§ Task
Whichever lines include the word "Endometrium", copy them as they appear in the data.

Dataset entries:
■ ■ ■

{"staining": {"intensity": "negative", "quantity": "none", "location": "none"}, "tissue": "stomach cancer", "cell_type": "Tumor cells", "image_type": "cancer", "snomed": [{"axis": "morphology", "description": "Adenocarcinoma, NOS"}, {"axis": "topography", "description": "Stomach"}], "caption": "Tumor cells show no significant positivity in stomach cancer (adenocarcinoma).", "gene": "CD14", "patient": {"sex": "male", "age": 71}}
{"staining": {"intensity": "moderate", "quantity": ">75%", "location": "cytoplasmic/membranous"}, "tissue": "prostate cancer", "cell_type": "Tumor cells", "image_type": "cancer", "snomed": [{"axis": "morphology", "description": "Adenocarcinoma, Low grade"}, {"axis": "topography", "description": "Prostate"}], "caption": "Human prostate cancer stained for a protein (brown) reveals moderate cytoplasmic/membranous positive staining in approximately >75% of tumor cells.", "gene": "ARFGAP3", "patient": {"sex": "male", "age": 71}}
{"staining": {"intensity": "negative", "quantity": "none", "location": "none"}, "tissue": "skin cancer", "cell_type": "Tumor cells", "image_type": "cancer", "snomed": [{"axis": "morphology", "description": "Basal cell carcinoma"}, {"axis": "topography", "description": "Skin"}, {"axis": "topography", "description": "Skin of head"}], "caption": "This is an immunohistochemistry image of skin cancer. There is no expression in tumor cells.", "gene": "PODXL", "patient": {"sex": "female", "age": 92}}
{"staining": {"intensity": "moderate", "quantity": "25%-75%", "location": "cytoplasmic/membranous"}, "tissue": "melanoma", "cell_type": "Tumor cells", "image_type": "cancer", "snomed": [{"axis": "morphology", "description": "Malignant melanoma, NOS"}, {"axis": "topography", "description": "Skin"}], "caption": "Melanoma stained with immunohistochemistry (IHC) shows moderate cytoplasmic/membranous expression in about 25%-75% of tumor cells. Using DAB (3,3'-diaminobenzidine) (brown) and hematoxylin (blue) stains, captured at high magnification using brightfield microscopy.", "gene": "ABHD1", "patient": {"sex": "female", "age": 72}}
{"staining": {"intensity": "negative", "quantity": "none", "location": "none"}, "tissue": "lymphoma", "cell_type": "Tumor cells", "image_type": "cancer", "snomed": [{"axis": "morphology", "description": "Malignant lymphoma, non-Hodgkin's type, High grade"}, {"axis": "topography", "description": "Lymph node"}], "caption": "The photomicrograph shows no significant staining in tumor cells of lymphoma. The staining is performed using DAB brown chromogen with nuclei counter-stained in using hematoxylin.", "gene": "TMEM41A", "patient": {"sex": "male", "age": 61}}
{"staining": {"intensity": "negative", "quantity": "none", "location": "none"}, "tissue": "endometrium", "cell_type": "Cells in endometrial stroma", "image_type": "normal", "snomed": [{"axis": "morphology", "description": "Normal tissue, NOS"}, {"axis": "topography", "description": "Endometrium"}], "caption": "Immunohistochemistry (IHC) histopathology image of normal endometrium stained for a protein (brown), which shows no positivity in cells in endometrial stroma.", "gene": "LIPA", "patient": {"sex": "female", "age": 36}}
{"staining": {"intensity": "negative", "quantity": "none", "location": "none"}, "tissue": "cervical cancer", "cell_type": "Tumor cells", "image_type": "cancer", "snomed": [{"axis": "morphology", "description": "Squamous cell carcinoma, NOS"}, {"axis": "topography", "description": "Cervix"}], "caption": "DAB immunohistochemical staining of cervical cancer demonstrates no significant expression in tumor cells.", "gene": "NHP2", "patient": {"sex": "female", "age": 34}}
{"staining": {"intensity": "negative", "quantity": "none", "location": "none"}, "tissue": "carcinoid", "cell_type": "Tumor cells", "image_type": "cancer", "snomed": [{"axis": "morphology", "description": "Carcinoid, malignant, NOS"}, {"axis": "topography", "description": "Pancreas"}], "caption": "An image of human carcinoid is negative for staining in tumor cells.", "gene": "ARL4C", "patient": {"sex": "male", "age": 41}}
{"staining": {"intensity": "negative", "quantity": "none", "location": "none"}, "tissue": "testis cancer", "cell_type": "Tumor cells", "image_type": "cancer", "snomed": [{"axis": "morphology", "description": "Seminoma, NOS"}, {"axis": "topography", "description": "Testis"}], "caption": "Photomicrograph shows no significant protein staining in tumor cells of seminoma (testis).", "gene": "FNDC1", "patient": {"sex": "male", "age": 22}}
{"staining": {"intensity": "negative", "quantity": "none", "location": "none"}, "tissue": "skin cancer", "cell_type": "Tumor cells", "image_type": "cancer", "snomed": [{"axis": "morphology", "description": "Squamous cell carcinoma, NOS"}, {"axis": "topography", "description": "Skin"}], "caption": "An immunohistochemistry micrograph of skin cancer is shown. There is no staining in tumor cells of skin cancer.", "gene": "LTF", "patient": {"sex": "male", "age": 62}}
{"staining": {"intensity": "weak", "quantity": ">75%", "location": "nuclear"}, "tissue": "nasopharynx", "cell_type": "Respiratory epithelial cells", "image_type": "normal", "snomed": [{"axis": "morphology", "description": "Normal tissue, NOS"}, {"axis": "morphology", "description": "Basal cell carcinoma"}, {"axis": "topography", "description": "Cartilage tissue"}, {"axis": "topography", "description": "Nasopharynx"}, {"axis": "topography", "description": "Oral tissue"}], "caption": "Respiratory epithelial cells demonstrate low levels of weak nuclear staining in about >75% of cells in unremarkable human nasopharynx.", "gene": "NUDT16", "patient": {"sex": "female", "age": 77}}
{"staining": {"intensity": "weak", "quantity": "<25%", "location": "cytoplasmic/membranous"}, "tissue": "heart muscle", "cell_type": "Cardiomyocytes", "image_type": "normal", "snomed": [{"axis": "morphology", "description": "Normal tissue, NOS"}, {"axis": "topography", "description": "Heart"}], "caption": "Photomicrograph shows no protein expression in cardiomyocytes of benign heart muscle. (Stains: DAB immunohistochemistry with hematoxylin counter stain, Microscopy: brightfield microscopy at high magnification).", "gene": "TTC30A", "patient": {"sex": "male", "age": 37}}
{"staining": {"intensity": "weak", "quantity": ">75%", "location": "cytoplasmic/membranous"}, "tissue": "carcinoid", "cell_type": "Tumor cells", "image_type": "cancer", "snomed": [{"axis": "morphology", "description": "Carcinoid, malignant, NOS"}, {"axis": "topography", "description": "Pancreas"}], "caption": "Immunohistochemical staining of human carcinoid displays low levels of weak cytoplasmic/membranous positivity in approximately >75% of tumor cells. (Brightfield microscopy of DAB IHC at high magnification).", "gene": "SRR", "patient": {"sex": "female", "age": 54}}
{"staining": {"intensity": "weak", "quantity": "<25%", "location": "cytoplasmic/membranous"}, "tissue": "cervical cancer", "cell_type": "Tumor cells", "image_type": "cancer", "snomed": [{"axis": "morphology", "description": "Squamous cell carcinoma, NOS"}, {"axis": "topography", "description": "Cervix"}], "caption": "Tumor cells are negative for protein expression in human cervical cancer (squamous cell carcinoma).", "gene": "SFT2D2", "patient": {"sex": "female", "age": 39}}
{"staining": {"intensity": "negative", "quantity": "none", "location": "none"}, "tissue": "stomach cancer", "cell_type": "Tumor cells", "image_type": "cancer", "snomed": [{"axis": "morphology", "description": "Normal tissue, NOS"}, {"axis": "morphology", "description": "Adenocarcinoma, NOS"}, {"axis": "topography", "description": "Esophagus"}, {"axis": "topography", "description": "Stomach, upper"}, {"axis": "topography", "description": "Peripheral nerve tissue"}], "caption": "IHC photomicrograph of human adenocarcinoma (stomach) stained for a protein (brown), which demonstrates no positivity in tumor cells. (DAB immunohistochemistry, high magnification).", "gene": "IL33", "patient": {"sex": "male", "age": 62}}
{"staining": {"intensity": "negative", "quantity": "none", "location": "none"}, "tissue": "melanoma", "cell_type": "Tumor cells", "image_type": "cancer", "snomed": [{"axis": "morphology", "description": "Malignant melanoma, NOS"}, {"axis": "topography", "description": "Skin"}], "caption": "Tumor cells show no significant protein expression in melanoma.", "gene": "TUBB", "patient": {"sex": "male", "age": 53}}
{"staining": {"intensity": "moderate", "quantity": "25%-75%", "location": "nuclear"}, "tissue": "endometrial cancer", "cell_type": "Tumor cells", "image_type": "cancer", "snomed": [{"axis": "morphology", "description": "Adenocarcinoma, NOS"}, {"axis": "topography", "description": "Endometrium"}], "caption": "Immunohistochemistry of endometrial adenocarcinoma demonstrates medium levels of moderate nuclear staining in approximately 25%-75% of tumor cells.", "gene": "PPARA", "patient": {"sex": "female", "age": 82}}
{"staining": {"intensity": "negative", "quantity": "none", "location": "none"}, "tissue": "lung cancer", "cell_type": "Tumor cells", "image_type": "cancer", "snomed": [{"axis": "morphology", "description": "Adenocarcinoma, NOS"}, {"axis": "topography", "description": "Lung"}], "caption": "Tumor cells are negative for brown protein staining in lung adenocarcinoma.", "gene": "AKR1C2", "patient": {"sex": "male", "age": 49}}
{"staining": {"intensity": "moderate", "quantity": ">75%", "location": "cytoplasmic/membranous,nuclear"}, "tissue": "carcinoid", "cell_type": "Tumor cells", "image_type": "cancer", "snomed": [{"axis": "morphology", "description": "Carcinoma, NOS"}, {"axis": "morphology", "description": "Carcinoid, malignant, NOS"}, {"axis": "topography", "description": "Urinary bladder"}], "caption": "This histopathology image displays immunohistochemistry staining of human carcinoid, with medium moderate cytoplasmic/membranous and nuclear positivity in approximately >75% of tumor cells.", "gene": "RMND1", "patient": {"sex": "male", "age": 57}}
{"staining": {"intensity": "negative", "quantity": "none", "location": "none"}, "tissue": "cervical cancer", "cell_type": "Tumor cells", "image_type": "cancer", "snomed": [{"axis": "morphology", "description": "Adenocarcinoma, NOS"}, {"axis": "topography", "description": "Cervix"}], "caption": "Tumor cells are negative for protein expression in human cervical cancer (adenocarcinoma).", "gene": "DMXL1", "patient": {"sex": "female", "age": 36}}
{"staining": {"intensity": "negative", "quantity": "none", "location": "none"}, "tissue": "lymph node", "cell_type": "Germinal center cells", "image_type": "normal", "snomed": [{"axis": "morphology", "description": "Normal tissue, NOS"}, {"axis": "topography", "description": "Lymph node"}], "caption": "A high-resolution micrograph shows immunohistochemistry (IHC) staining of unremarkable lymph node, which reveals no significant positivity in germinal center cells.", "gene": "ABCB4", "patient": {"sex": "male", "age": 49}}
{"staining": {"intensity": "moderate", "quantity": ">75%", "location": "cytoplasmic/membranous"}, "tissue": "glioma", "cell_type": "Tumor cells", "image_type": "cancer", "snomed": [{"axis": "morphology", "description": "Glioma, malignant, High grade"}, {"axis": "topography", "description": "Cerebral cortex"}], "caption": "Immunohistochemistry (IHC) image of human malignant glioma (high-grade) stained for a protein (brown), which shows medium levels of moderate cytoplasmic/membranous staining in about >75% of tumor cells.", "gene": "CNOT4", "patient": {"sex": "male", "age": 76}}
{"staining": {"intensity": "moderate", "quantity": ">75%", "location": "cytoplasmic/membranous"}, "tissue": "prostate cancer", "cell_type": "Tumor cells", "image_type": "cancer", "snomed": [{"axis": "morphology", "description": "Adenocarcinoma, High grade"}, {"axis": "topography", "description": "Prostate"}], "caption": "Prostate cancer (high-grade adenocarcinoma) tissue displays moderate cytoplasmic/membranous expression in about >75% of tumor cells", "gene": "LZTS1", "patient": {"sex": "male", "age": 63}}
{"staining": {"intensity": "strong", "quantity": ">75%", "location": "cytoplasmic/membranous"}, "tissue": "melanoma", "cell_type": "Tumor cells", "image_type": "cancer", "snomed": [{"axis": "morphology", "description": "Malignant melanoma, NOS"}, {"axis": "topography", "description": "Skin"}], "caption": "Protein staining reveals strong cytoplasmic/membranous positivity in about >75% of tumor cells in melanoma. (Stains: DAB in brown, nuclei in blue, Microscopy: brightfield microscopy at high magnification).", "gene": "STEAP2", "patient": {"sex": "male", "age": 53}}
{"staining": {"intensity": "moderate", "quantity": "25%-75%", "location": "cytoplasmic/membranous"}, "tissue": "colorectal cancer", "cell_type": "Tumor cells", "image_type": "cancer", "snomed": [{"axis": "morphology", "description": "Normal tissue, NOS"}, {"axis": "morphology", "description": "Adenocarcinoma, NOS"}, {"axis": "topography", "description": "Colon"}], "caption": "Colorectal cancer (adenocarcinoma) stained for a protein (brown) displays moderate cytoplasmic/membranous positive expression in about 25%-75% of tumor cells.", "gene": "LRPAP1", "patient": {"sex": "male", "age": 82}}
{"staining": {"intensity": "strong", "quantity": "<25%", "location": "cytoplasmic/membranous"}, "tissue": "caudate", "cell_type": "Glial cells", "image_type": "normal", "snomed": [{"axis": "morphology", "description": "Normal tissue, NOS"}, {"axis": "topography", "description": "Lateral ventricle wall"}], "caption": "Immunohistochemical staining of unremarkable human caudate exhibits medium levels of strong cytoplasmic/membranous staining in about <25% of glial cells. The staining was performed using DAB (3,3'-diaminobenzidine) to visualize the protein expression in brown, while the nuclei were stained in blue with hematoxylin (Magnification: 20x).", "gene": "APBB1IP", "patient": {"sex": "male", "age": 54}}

■ ■ ■

§ Your solution
{"staining": {"intensity": "negative", "quantity": "none", "location": "none"}, "tissue": "endometrium", "cell_type": "Cells in endometrial stroma", "image_type": "normal", "snomed": [{"axis": "morphology", "description": "Normal tissue, NOS"}, {"axis": "topography", "description": "Endometrium"}], "caption": "Immunohistochemistry (IHC) histopathology image of normal endometrium stained for a protein (brown), which shows no positivity in cells in endometrial stroma.", "gene": "LIPA", "patient": {"sex": "female", "age": 36}}
{"staining": {"intensity": "moderate", "quantity": "25%-75%", "location": "nuclear"}, "tissue": "endometrial cancer", "cell_type": "Tumor cells", "image_type": "cancer", "snomed": [{"axis": "morphology", "description": "Adenocarcinoma, NOS"}, {"axis": "topography", "description": "Endometrium"}], "caption": "Immunohistochemistry of endometrial adenocarcinoma demonstrates medium levels of moderate nuclear staining in approximately 25%-75% of tumor cells.", "gene": "PPARA", "patient": {"sex": "female", "age": 82}}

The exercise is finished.